# RDBG Intensity



## bgr09 (Dec 30, 2012)

This is intensity soon to be ennobled we purchased him from Ron Dilley along with other does just to name a few intensitys grandma serenity and a ennobled polar express daughter nether are pictured because they stayed back in Texas to be flushed along with 3 other the does pictured are a Ron Dilley iron man daughter and a windy acres strategic power daughter along with a cuger daughter and a eggs fixits ace daughter the eggs doe Is being aied to ruger. Also pictured is one of the embryo kids who are full siblings to serendipity ennobled intensitys mom


----------



## ksalvagno (Oct 6, 2009)

Looks like a really nice herd there. How many total did you get? Congrats


----------



## bgr09 (Dec 30, 2012)

10 does 1 buck 1 buckling


----------



## Crossroads Boers (Feb 19, 2011)

Nice goats!


----------



## ksalvagno (Oct 6, 2009)

Wow, you bought a herd! Congrats. They really do look like nice goats.


----------



## toth boer goats (Jul 20, 2008)

Nice 

I love the last pic, he is smiling, so cute


----------



## bgr09 (Dec 30, 2012)

Thank you I am very pleased and can't wait to flush to strategic power de lay Rey hank cd salute and rugers realoaded


----------



## Tenacross (May 26, 2011)

I don't know how the heck I missed this thread. Congratulations.! You bought some awesome goats. I watched the sale online and was wondering who bought Intensity. Could you PM me please?


----------



## Texaslass (May 15, 2013)

They are awesome! I'm not used to boers, so please correct me if I'm wrong, but isn't that last buck a little fat!!? Idk if their supposed to be that way though, I'm used to dairy goats.


----------



## bgr09 (Dec 30, 2012)

Byccombe said:


> They are awesome!

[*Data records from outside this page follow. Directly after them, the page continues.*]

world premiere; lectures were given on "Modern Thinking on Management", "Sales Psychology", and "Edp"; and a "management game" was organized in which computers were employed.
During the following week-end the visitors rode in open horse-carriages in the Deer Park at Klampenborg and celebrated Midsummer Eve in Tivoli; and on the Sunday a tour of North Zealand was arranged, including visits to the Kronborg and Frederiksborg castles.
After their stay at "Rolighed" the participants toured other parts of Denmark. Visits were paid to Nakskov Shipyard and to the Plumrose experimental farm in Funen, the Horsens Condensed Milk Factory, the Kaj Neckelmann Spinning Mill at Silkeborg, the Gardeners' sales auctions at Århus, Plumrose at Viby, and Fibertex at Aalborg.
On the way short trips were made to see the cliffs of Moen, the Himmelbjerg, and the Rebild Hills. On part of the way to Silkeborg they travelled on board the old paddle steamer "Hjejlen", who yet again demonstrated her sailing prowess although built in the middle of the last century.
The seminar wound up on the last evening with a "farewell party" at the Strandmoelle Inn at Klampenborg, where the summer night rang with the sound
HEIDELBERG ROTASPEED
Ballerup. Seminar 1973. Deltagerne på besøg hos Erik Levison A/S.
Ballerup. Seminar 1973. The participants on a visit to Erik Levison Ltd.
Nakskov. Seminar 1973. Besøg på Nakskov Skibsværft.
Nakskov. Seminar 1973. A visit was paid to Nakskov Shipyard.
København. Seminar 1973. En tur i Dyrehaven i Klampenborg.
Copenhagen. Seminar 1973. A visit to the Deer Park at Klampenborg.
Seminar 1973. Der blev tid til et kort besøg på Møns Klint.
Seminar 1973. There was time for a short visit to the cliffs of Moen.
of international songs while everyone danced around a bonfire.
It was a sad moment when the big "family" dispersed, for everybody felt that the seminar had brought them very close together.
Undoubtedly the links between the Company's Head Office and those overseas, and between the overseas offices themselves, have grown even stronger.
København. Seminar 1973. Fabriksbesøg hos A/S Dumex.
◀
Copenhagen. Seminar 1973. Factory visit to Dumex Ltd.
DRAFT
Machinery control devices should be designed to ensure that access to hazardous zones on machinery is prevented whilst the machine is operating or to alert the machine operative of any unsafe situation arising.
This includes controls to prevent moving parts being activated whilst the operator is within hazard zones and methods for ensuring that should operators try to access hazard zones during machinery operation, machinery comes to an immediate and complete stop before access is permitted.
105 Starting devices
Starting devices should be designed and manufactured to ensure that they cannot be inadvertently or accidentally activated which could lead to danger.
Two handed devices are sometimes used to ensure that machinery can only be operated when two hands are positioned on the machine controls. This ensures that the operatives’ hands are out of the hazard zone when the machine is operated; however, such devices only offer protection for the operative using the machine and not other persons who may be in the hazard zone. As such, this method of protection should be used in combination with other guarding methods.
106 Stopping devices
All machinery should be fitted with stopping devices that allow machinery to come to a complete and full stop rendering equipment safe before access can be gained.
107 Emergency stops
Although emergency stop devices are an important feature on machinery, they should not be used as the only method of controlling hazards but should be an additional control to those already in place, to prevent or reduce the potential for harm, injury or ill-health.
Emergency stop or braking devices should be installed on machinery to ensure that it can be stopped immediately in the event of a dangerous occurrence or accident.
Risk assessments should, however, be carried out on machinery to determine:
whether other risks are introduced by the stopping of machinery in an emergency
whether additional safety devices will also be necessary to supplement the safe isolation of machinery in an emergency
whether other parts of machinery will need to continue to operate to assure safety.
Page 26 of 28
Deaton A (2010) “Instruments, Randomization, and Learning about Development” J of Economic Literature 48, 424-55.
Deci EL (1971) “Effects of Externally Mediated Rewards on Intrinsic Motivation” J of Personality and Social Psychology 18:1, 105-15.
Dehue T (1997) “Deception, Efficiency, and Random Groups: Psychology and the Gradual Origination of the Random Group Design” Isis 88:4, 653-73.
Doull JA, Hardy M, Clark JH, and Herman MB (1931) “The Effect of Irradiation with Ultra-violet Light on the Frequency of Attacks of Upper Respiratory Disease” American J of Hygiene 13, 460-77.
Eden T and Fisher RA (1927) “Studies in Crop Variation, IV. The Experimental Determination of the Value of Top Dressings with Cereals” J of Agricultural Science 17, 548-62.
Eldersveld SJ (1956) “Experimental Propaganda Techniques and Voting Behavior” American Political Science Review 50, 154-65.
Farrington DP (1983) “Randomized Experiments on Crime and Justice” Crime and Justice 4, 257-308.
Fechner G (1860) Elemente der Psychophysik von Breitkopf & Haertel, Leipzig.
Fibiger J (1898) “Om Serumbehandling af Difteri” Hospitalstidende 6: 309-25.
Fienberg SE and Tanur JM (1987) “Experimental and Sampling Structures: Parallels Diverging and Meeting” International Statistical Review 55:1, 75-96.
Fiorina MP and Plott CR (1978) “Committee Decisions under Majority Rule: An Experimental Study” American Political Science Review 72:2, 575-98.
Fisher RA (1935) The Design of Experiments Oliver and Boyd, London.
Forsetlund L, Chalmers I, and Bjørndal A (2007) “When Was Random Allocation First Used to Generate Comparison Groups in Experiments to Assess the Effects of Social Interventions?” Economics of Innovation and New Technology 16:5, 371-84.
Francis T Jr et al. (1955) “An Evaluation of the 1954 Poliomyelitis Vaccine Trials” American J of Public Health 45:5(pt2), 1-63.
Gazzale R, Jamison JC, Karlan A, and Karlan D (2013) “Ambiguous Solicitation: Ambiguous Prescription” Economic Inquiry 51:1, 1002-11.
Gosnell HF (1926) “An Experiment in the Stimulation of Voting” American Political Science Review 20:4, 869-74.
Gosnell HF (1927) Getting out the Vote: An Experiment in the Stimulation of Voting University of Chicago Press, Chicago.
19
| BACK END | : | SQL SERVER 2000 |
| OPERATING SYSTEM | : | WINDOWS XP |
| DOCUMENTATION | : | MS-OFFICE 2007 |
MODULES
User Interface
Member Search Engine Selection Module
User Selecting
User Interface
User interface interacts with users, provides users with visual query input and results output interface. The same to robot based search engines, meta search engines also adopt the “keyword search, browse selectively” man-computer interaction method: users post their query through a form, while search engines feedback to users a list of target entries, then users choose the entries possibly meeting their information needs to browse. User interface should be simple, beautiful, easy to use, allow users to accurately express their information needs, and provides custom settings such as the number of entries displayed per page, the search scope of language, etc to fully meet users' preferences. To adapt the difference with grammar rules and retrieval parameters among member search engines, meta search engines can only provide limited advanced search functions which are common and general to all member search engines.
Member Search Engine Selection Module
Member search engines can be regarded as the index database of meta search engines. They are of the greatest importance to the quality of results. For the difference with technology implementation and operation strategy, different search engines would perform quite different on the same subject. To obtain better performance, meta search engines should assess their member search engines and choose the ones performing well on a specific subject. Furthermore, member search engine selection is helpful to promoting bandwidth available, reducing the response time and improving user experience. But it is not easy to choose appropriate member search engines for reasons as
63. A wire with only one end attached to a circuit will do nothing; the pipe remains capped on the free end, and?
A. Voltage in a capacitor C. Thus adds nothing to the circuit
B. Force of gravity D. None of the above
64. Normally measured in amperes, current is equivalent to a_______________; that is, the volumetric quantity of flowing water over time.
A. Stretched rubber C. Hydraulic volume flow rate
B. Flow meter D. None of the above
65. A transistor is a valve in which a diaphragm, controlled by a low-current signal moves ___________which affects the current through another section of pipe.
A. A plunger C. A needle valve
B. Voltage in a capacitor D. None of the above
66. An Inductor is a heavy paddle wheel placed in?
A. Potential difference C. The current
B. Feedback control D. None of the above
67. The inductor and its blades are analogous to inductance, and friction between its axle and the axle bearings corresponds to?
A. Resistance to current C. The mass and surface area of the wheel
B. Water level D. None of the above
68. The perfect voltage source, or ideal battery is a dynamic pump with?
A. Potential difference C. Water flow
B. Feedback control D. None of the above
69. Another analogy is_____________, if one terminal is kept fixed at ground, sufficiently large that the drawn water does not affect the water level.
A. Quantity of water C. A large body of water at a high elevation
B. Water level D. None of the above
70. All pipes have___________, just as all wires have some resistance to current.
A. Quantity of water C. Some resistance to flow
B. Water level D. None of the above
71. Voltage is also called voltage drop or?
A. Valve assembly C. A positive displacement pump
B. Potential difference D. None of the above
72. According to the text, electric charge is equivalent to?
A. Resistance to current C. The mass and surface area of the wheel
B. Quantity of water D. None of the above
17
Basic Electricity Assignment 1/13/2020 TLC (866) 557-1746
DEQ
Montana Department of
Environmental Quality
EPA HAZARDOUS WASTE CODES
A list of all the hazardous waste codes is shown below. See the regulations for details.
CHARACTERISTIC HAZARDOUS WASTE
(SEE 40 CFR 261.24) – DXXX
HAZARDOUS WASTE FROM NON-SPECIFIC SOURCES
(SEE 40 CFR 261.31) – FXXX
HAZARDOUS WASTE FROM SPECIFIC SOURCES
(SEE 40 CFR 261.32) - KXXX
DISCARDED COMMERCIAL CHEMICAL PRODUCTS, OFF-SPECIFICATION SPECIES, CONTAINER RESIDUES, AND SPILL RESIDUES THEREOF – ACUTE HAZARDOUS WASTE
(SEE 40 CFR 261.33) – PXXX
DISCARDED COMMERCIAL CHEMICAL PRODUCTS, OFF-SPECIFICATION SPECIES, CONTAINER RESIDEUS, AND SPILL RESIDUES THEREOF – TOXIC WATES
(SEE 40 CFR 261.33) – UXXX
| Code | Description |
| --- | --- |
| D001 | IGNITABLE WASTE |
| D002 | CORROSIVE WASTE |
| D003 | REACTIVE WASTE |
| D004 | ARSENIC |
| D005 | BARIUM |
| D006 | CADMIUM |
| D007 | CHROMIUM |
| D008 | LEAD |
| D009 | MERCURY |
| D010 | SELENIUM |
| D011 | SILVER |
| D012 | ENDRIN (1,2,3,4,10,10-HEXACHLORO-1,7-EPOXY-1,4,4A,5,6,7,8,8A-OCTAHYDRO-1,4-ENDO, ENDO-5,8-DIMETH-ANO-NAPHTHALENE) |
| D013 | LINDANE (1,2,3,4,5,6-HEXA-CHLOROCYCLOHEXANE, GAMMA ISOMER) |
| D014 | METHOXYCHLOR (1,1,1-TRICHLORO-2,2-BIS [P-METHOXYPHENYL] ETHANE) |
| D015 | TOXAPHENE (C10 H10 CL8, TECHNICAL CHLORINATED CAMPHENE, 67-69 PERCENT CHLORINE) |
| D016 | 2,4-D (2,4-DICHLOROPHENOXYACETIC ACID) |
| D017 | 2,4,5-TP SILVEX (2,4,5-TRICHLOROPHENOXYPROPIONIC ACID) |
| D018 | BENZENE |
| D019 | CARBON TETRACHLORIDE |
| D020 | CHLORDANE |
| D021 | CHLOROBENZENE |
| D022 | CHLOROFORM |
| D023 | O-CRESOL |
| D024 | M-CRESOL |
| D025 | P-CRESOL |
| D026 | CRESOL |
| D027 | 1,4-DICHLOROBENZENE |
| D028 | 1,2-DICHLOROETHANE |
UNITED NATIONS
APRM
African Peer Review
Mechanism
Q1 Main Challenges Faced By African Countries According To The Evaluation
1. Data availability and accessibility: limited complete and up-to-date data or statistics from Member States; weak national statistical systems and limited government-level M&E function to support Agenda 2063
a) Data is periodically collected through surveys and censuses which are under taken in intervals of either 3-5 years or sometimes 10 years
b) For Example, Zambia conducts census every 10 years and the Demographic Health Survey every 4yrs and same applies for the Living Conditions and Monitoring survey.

I'm not used to boers, so please correct me if I'm wrong, but isn't that last buck a little fat!!? Idk if their supposed to be that way though, I'm used to dairy goats.


Yes he is very fat he in show condition or sale condition but we are shaving weight if him for semen collection and breeding.


----------



## Texaslass (May 15, 2013)

Okay, just wondered.


----------